[Transcribed page contents]
+ + + + +
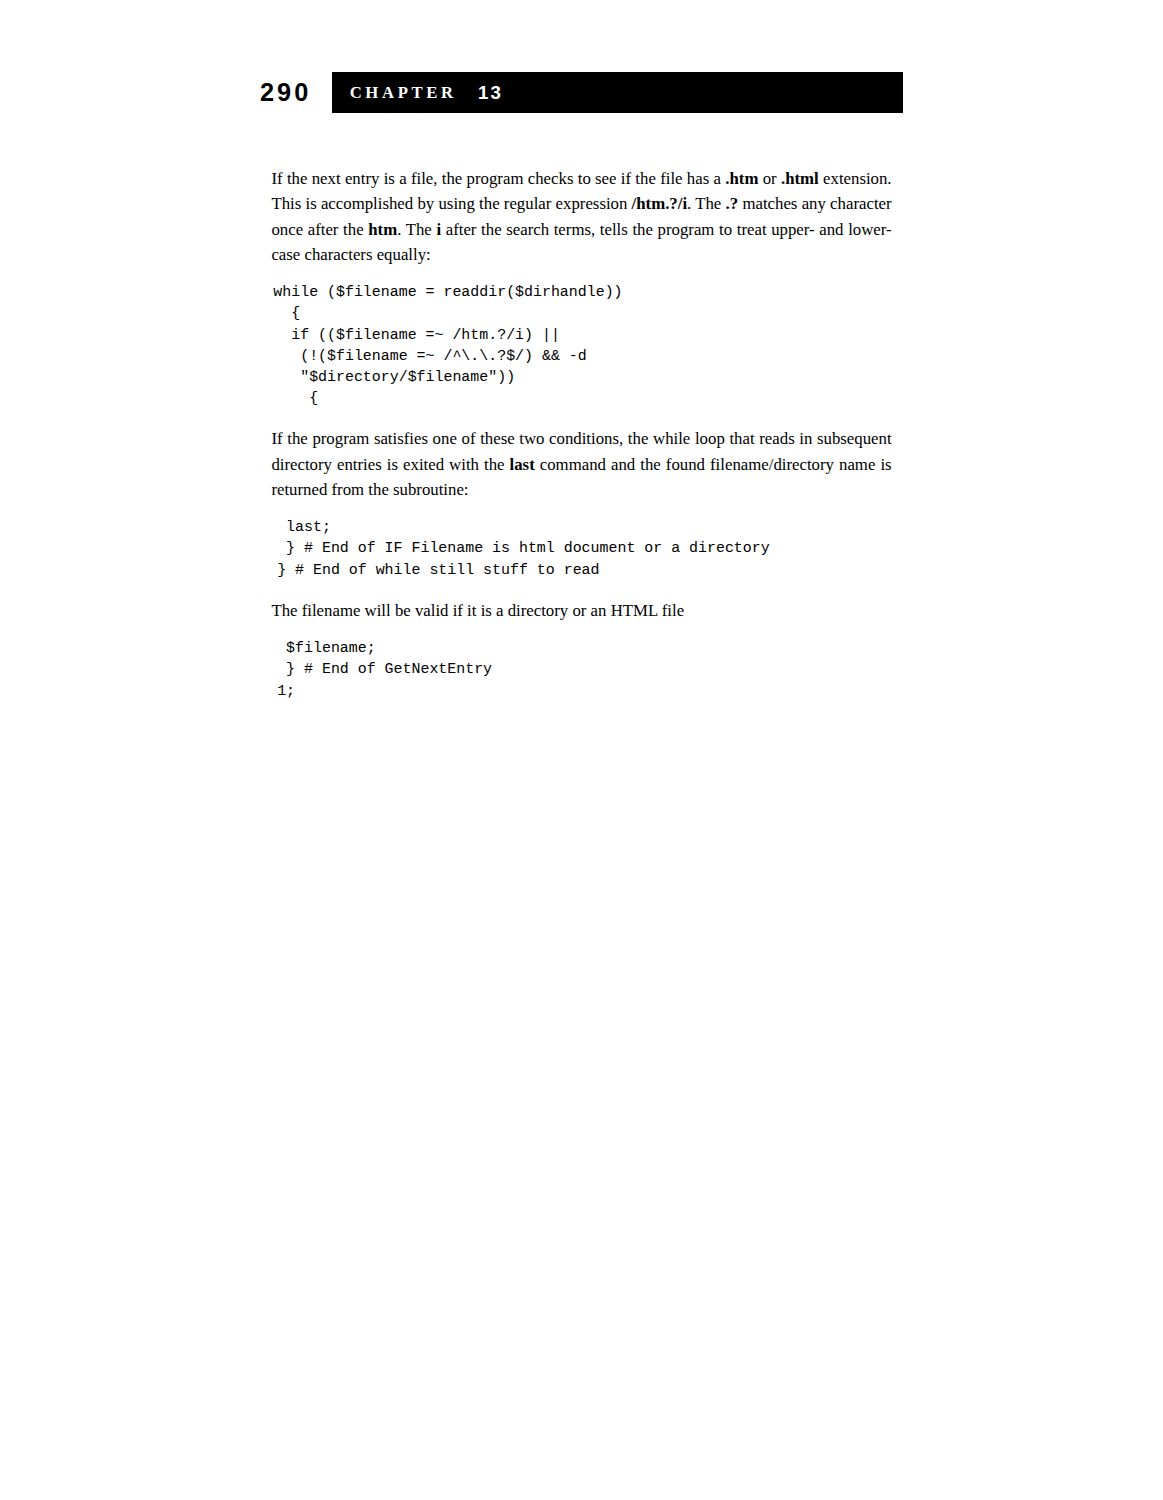290
Chapter 13
If the next entry is a file, the program checks to see if the file has a .htm or .html extension. This is accomplished by using the regular expression /htm.?/i. The .? matches any character once after the htm. The i after the search terms, tells the program to treat upper- and lower-case characters equally:
while ($filename = readdir($dirhandle))
  {
  if (($filename =~ /htm.?/i) ||
   (!($filename =~ /^\.\.?$/) && -d
   "$directory/$filename"))
    {
If the program satisfies one of these two conditions, the while loop that reads in subsequent directory entries is exited with the last command and the found filename/directory name is returned from the subroutine:
 last;
 } # End of IF Filename is html document or a directory
} # End of while still stuff to read
The filename will be valid if it is a directory or an HTML file
 $filename;
 } # End of GetNextEntry
1;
+ + + + +
Task description
Whenever a line above includes "last", copy it in full.

Task response
If the program satisfies one of these two conditions, the while loop that reads in subsequent directory entries is exited with the last command and the found filename/directory name is returned from the subroutine:
 last;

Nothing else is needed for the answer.